Kern des Streits ist die Interpretation um die Rechtshoheit im östlichen EU-Mitgliedsstaat. Bisher wagte niemand, das Unionsrecht im eigenen Territorium für ungültig zu erklären. Mit dem Entscheid des polnischen Verfassungsgerichts wurde diese Linie nun erstmals überschritten. Dementsprechend groß ist die Aufregung in Luxemburg, wo der Europäische Gerichtshof seinen Sitz hat. Dass die polnischen Verfassungsrichter urteilten „die Organe der EU handeln außerhalb der Grenzen der Kompetenz, die ihnen von Polen zuerkannt wird“, wollte man beim EuGH und bei der EU-Kommission so nicht stehen lassen.

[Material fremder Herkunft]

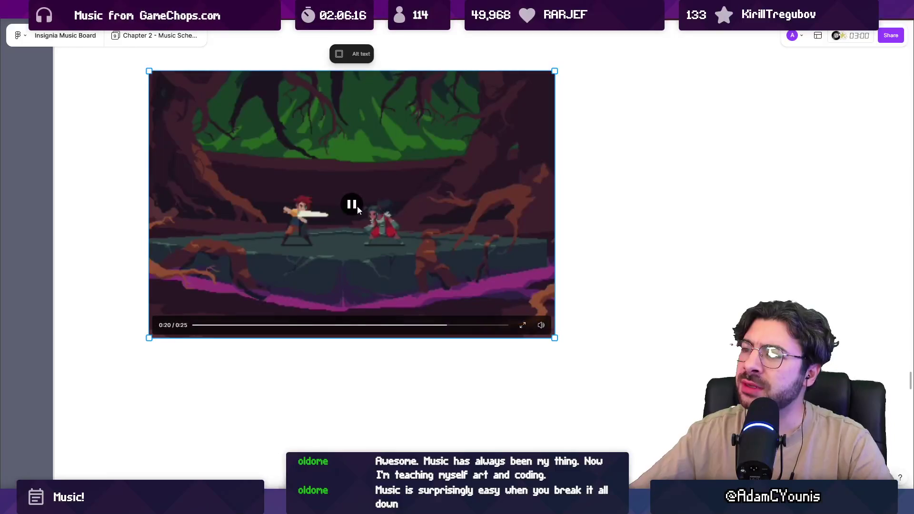
click(357, 210)
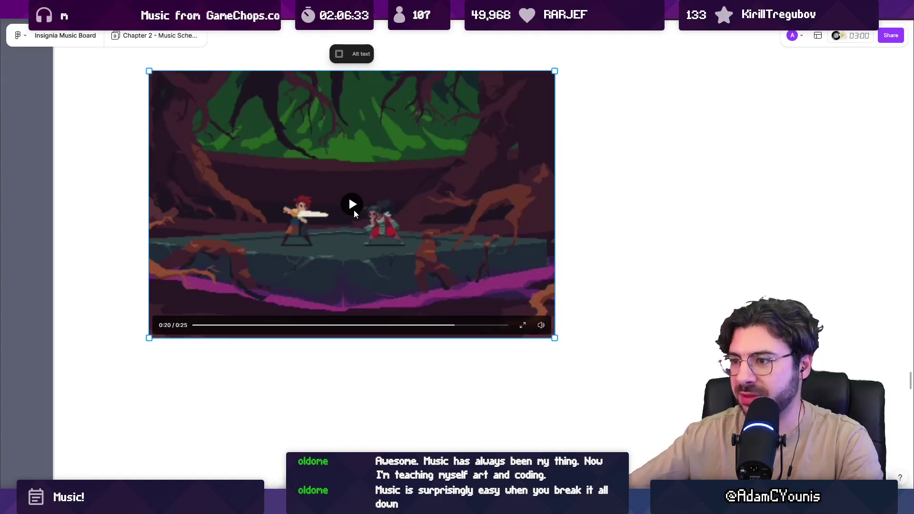
Replay the final seconds from 0:19 and 0:18, pausing at 0:20 and then 0:22.
click(429, 325)
click(352, 209)
click(353, 214)
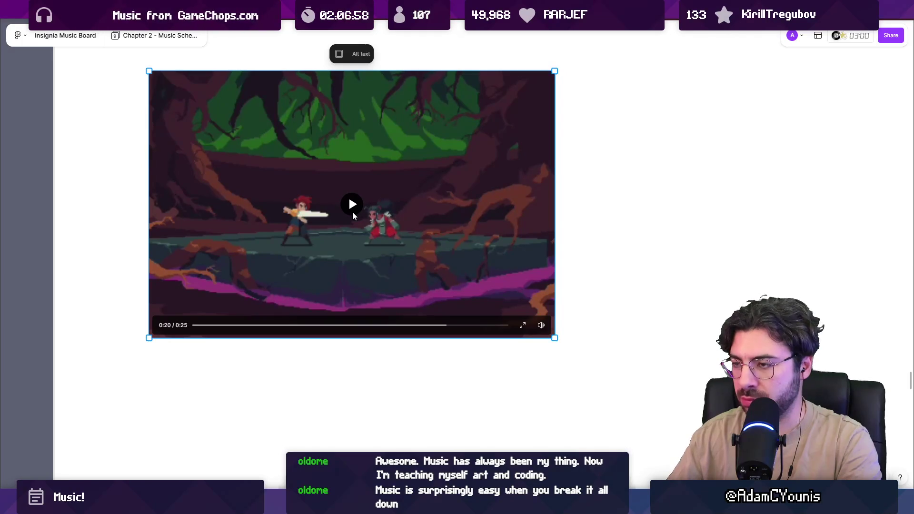
click(420, 325)
click(362, 216)
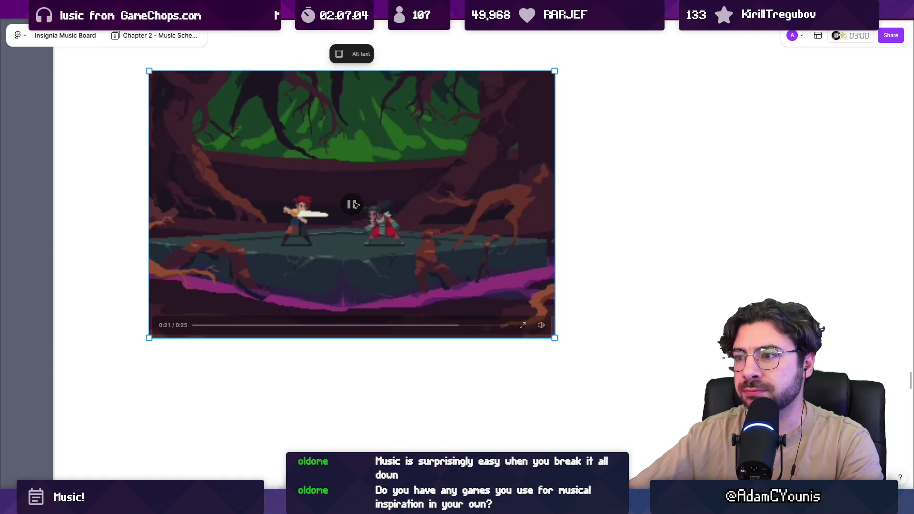
click(352, 204)
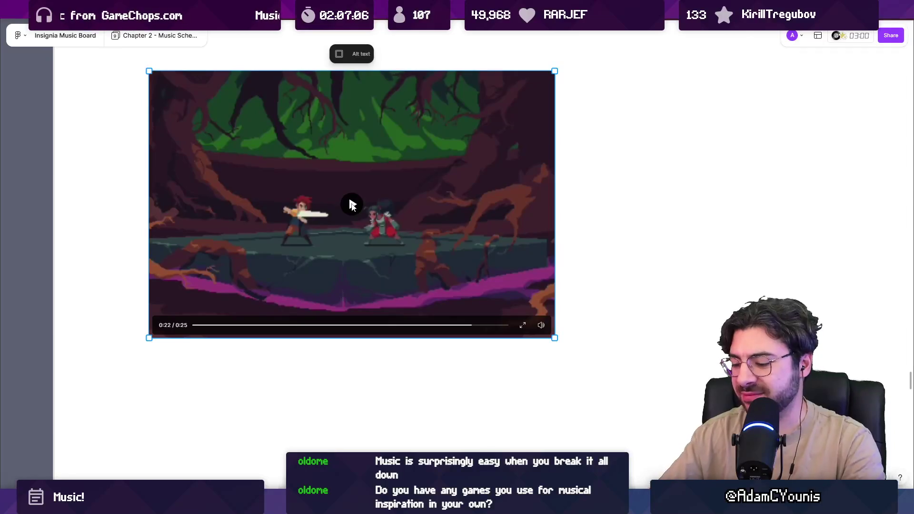
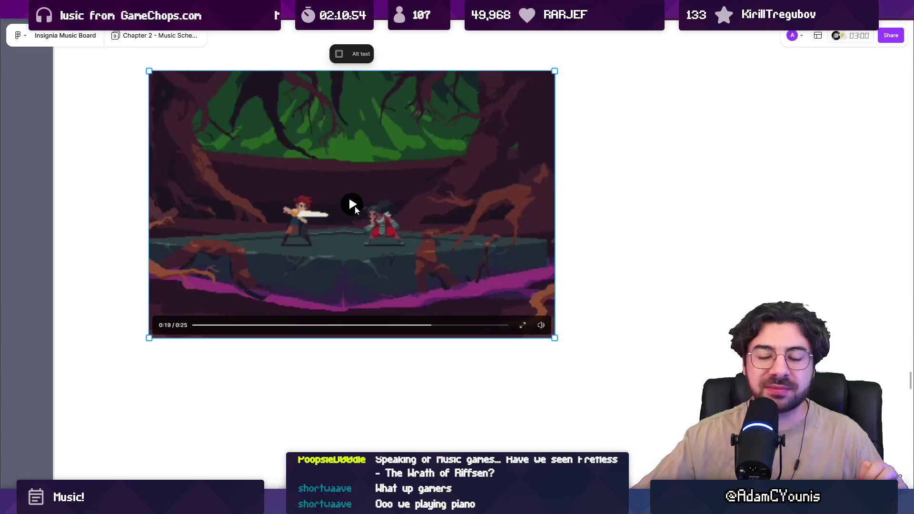
Replay the embedded boss-fight clip from its beginning, pausing near 0:03, then switch to FL Studio.
click(355, 207)
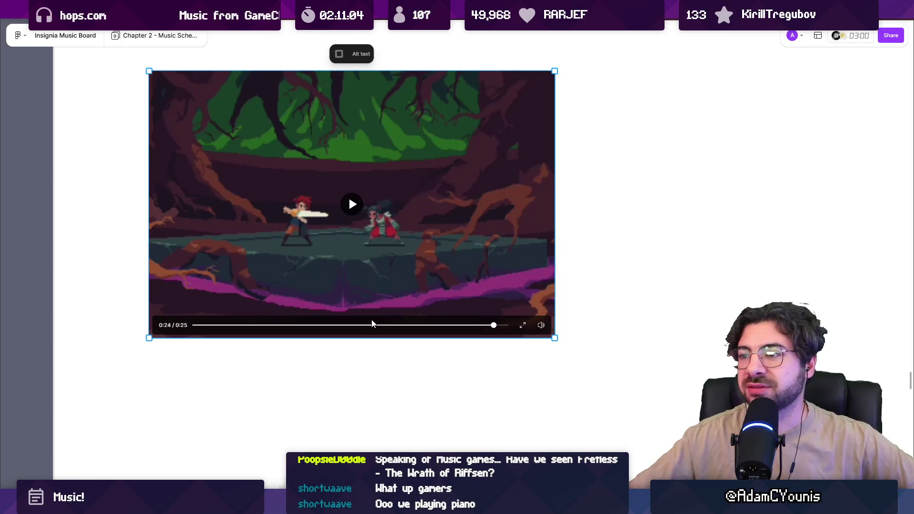
click(363, 324)
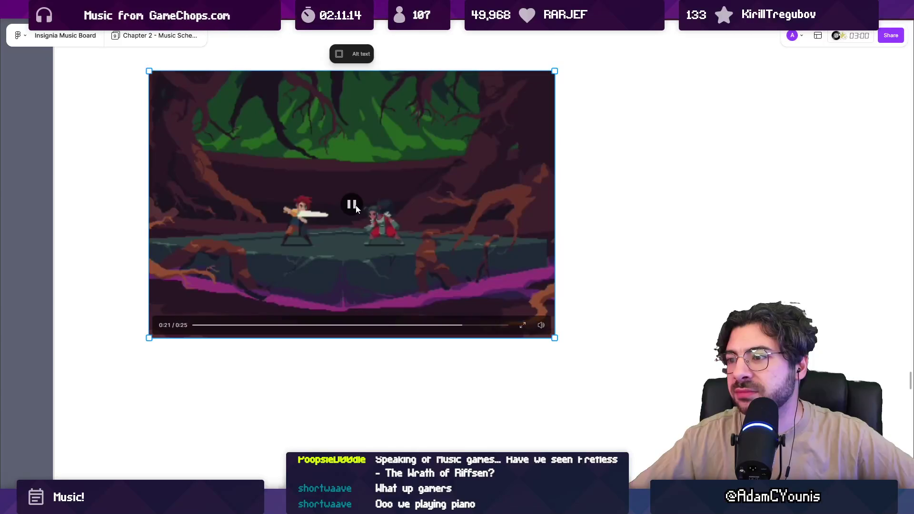
click(356, 207)
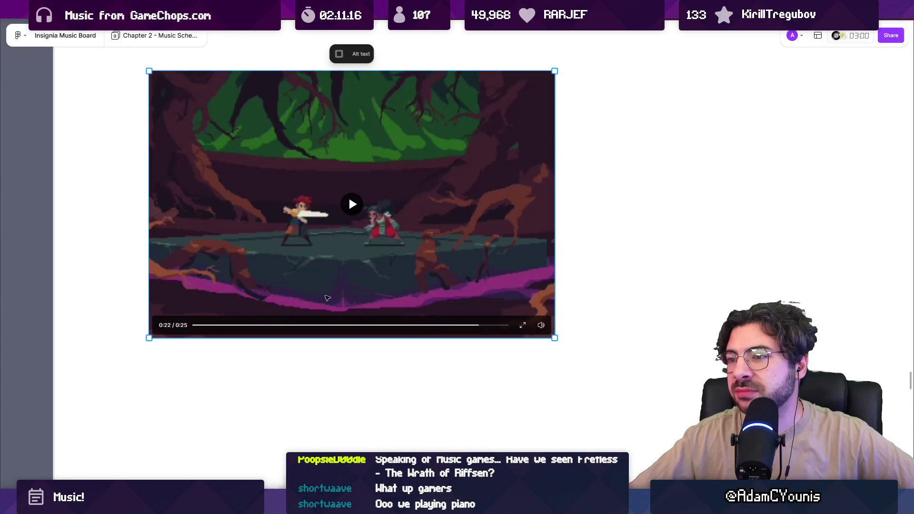
click(199, 325)
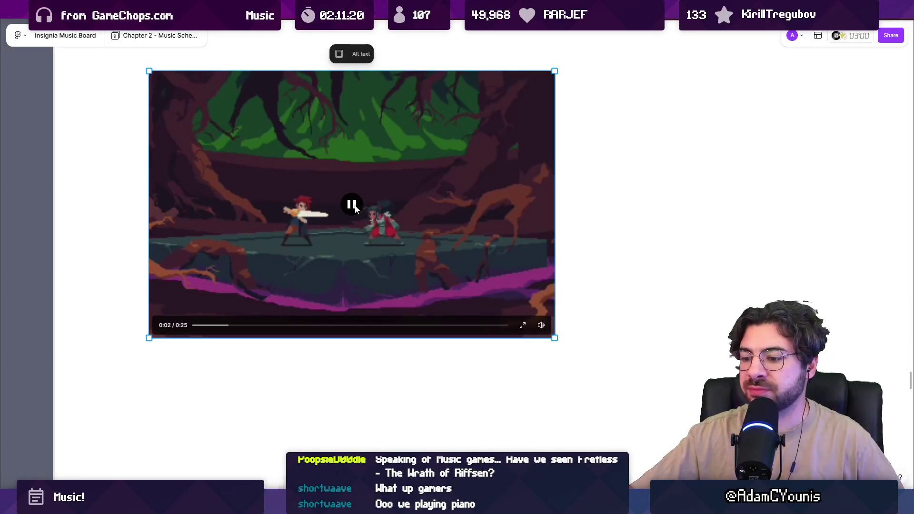
click(202, 325)
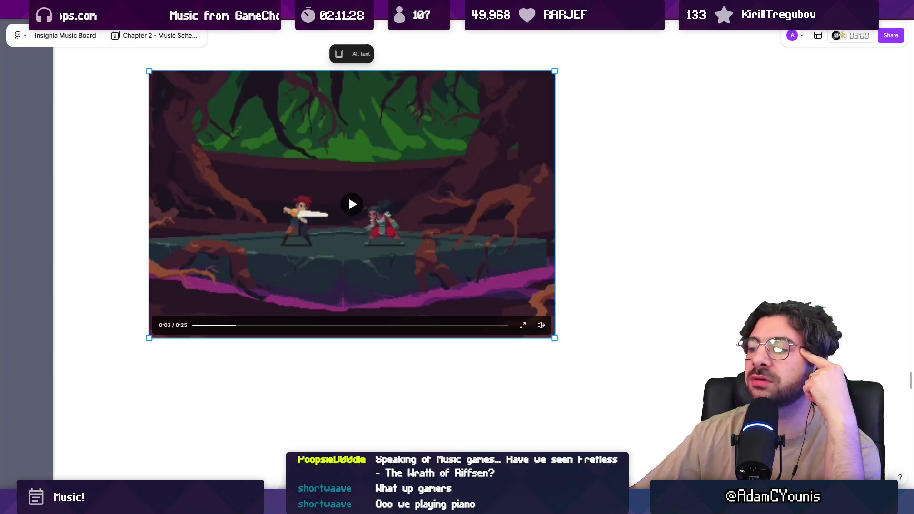
key(alt+Tab)
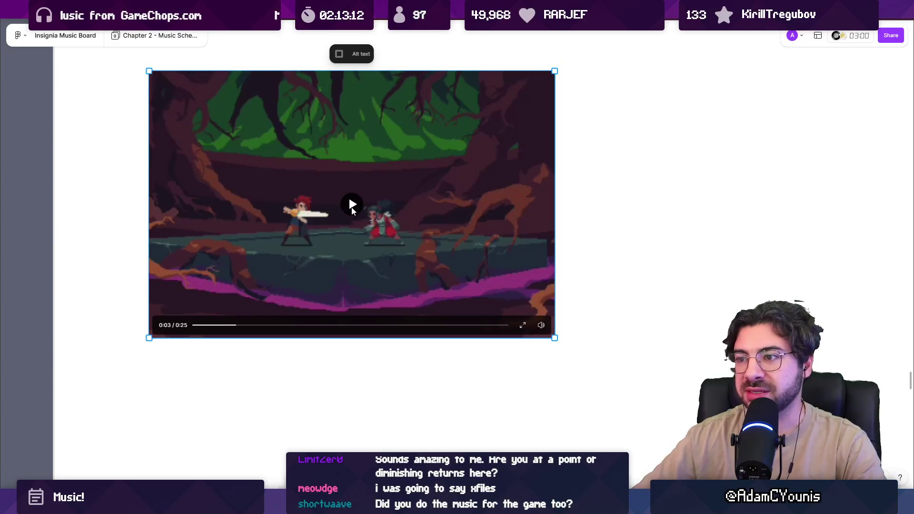
Drag the battle clip's playhead back to 0:00 on the seek bar.
drag(235, 325, 187, 328)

Aus Luxemburg hieß es, dass „EU-Recht Vorrang gegenüber nationalem Recht, auch Verfassungsrecht, hat“.  Die EU-Kommission schoss nach. Sie würde „nicht zögern, von ihren Befugnissen gemäß den Verträgen Gebrauch zu machen, um die einheitliche Anwendung und Integrität des Unionsrechts zu gewährleisten“, denn: „Sämtliche Urteile des Europäischen Gerichtshofs sind für alle Behörden der Mitgliedstaaten, einschließlich der nationalen Gerichte, bindend.“

Kommt jetzt der „Polexit“?

Für den Rechtsexperten René Repasi von der Erasmus Universität in Rotterdam ist die Haltung Polens eine „rechtliche Revolution“. Er sieht die Causa als „den entscheidendsten Schritt hin zu einem rechtlichen EU-Exit, den ein nationales Gericht je gemacht hat.“ Für Polen könnte der Eklat sehr teuer kommen. Denn die polnischen Krisengelder der EU sind aufgrund der anhaltenden Rechtsstreitereien noch nicht bewilligt worden. Sollte sich der Konflikt bis zu einem Polexit verschärfen, wäre das eine Niederlage für beide Seiten. Die polnische Wirtschaft zählt zu den am stärksten wachsenden in der Union, gilt aber auch als einer der größten Nettoempfänger von EU-Geldern. In Polen selbst würde die Regierung in schwierige Fahrwasser geraten, unterstützen doch Umfragen zufolge rund 80 Prozent der Polen eindeutig die EU-Mitgliedschaft.

„Es ist schwer zu glauben, dass die PiS-Regierung behauptet, sie wolle nicht aus der EU austreten. Sie handelt nach dem Gegenteil. Genug ist genug“, schrieb Jeroen Lenaers, EVP-Sprecher im Rechtsausschuss des Europaparlaments.

Für die Fraktion der Sozialisten im Europaparlament ist klar: „Ein schwarzes Szenario in Polen wird Wahrheit“.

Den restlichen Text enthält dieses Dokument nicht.